LegalReverse

AARP Files Another Non-Recourse Lawsuit

Months after their lawsuit prompted HUD to rescind Mortgagee Letter 2008-38 AARP has filed a new lawsuit alleging Wells Fargo and Fannie Mae continue to fail to provide families the ability to purchase homes for the appraised value according to the non-recourse provisions of the HECM program.

The suit, filed in the U.S. District Court for the Northern District of California in San Francisco requests class action status and seeks an injunction prohibiting illegal foreclosures and evictions, including damages for breach of contract. The suit alleges that plaintiffs were never informed of their right to purchase the properties at the current value after the reverse mortgage borrowers passed away and were rather informed that they would be required to pay the full reverse mortgage balance.

Robert Chandler of Elk Grove, California is the representative plaintiff in the suit.
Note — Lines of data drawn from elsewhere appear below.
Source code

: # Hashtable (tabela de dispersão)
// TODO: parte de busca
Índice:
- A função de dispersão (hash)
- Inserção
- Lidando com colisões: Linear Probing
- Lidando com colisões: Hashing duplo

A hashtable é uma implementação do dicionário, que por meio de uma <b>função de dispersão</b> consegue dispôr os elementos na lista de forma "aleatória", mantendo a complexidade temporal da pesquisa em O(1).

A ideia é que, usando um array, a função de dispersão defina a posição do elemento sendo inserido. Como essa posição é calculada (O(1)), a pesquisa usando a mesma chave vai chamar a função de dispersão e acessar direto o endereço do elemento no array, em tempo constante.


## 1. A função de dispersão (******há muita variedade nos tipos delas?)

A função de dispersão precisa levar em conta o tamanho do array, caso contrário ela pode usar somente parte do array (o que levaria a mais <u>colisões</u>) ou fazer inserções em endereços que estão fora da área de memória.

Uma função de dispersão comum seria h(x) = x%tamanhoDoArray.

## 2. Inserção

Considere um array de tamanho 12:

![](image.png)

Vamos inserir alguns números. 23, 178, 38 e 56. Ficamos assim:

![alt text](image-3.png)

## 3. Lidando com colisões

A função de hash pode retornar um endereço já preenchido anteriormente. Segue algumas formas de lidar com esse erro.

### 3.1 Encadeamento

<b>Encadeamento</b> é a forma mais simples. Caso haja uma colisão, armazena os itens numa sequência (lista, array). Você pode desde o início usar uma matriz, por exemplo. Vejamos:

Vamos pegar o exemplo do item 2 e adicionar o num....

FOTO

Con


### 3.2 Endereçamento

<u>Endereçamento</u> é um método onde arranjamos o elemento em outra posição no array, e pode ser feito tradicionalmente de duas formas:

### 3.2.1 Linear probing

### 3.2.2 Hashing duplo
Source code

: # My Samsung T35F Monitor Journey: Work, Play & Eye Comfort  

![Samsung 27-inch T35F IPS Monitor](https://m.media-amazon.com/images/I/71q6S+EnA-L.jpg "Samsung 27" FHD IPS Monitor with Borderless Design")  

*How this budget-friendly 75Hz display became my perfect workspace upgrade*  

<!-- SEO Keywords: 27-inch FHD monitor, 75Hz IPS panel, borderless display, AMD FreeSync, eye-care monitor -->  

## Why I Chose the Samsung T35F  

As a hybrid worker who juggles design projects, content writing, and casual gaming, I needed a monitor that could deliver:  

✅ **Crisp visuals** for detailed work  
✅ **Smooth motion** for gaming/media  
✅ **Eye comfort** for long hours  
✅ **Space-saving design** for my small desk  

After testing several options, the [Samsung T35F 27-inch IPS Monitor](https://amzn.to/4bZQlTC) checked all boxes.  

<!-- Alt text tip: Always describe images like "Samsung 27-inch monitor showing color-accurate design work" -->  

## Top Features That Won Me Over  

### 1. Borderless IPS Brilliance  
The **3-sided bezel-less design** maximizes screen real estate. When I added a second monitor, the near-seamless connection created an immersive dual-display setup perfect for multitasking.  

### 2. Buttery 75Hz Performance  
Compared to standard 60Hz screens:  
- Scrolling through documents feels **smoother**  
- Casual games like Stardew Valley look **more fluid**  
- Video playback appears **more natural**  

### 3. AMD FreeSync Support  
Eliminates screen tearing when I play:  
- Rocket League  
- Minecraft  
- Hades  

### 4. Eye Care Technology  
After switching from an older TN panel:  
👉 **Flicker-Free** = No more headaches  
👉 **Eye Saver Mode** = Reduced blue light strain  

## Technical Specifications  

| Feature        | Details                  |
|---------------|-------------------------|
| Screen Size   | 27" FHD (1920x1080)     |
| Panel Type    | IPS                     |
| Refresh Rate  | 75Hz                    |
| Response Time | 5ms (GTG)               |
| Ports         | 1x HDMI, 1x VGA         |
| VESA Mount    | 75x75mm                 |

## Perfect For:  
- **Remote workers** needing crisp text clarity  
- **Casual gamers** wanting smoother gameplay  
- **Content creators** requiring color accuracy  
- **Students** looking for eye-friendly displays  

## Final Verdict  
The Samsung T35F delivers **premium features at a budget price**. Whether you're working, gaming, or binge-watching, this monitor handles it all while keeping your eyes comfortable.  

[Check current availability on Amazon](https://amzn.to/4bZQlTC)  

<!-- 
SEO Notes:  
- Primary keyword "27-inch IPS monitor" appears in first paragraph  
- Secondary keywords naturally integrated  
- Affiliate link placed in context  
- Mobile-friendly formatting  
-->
His mother died in 2010, five years after obtaining a reverse mortgage. Following her death, the suit alleges that he was never notified of the non-recourse provisions that provides that heirs to a property can never owe more then the value of the home. Fannie Mae began efforts to evict him from the property.

“Mr. Chandler’s case is not an isolated one," said Jean Constantine-Davis, a senior attorney with AARP Foundation Litigation. "In the wake of HUD’s reversal of its rule on the rights of surviving spouses and heirs earlier this year, we have been contacted by many, many others facing the same problem. It is difficult to understand why reverse mortgage lenders continue to deny them their contractual and legal rights.”